Gene Hackman: Cinema’s Finest Purveyor of Cracked Masculinity
A tribute to the career of Hollywood screen legend Gene Hackman, following his death in 2025.

A tribute to the career of Hollywood screen legend Gene Hackman, following his death in 2025.
Gene Hackman, who has died at the age of 95, is someone that we have never stopped discussing. He earned his first screen credit in 1964 and retired quietly forty years later, but in the intervening years he has remained as beloved and as vital as ever. It did not take his death for cinephiles to recognise his greatness. Bonnie and Clyde (1967), The French Connection (1971), The Conversation (1974)—films that are over half a century old, yet we do not have to strain to recall them, and we certainly don’t struggle to place Hackman within them. He was unforgettable, whether he took the lead role or not.

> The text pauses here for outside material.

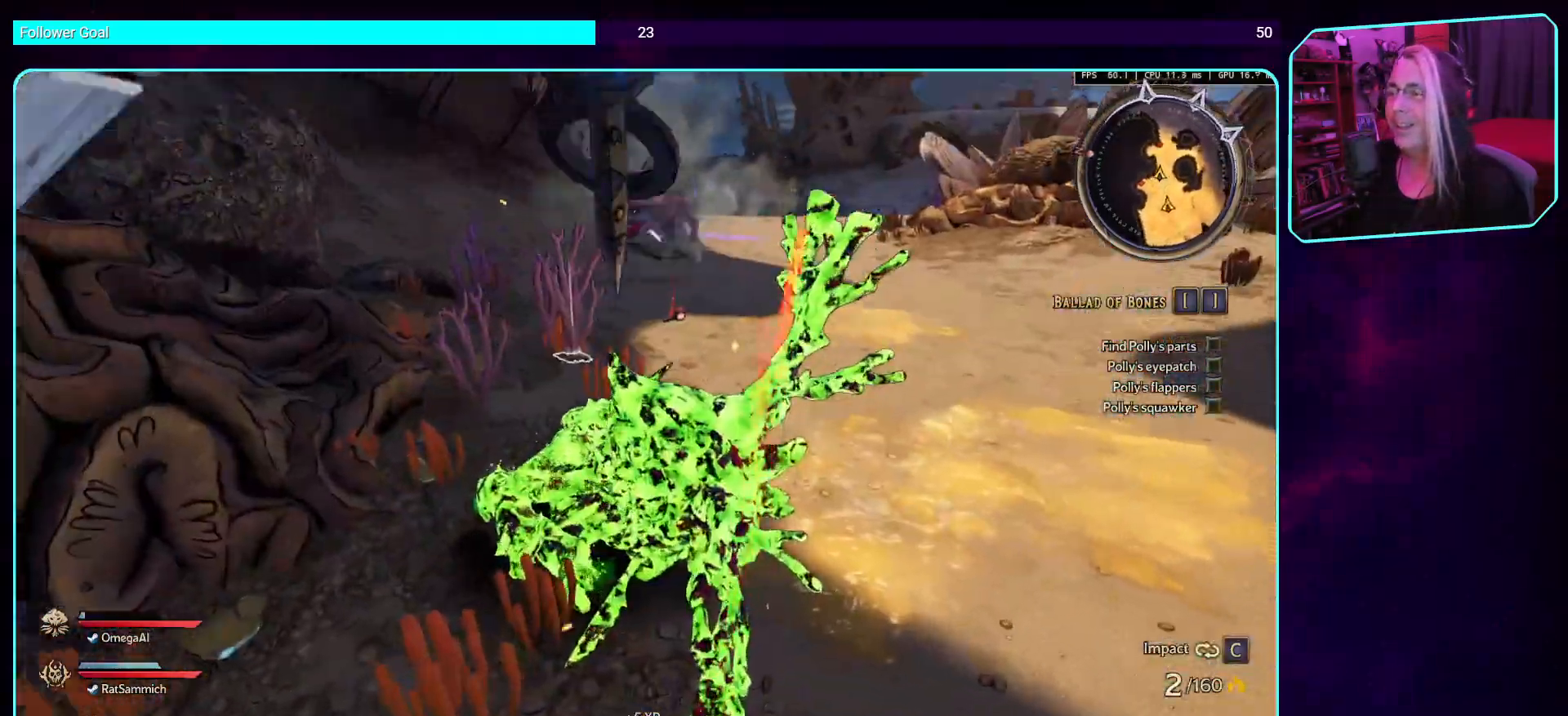
{"keys": ["ctrl"], "mouse": [], "events": []}
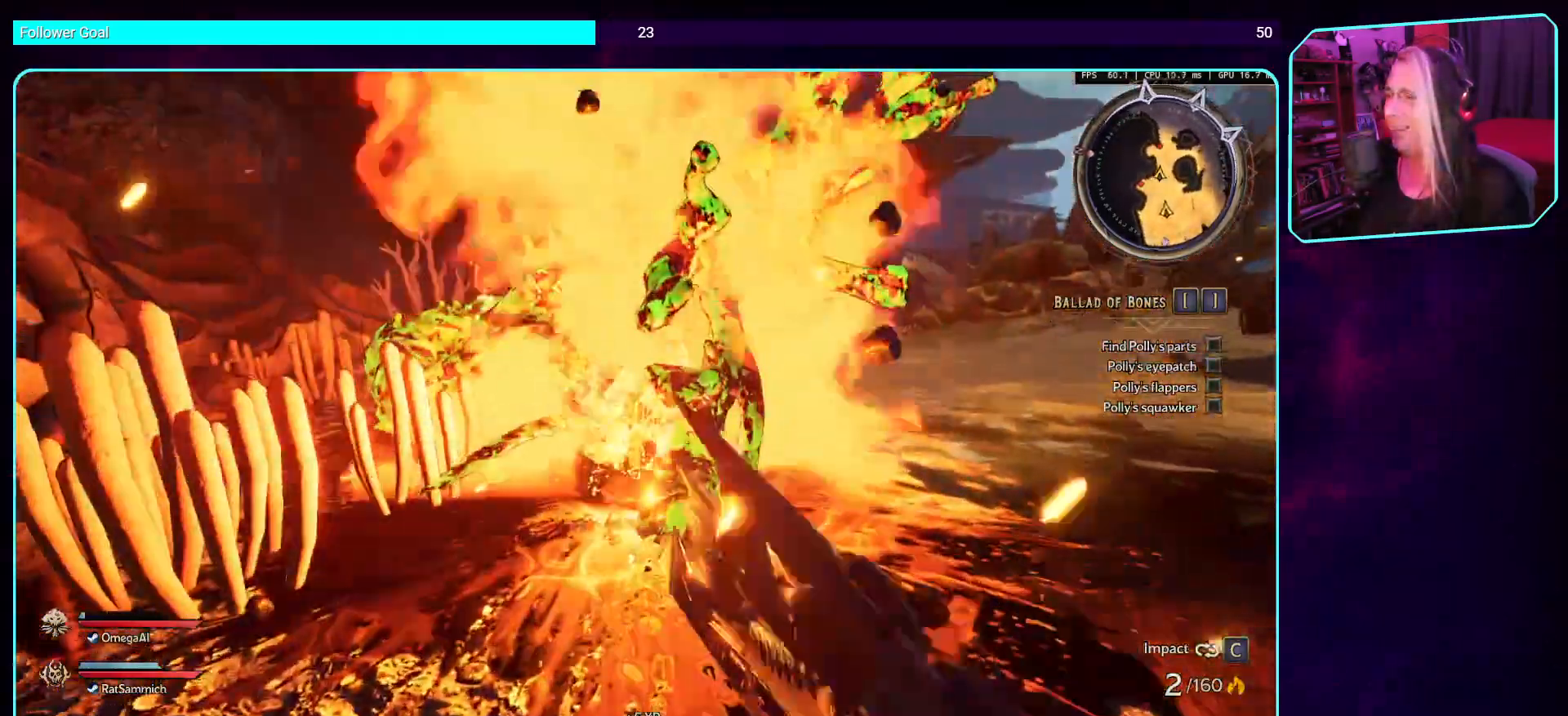
{"keys": ["w"], "mouse": [], "events": [[50, "ctrl", "up"], [252, "w", "down"]]}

He didn’t look like Warren Beatty or Faye Dunaway, but he’s the first actor I think of when I think of Bonnie and Clyde, playing Clyde’s ribald and unfiltered brother, Buck. Everyone noticed him—it was his breakout role, and it bagged him a best supporting actor nomination at the 40th Academy Awards (he lost to another actor who excelled at playing tense, sweaty men, George Kennedy, who won for playing Dragline in Cool Hand Luke).
Hackman would indeed go on to win the Oscar for ‘Best Actor’ in a lead role for The French Connection, and decades later for best supporting actor in Unforgiven (1992). Well-earned awards to be sure, but there is something incongruous about picturing this unaffected everyman at an awards show that exists almost entirely to inflate the egos of the Hollywood elite. One wonders what face he pulled at the canapés, this actor who played characters who described Eric Rohmer films as like ‘watching paint dry’, who would seem more at home in a baseball dugout than at the Governor’s Ball (perhaps serendipitously, there was no Oscars Governor’s Ball the year Hackman was nominated for Bonnie and Clyde).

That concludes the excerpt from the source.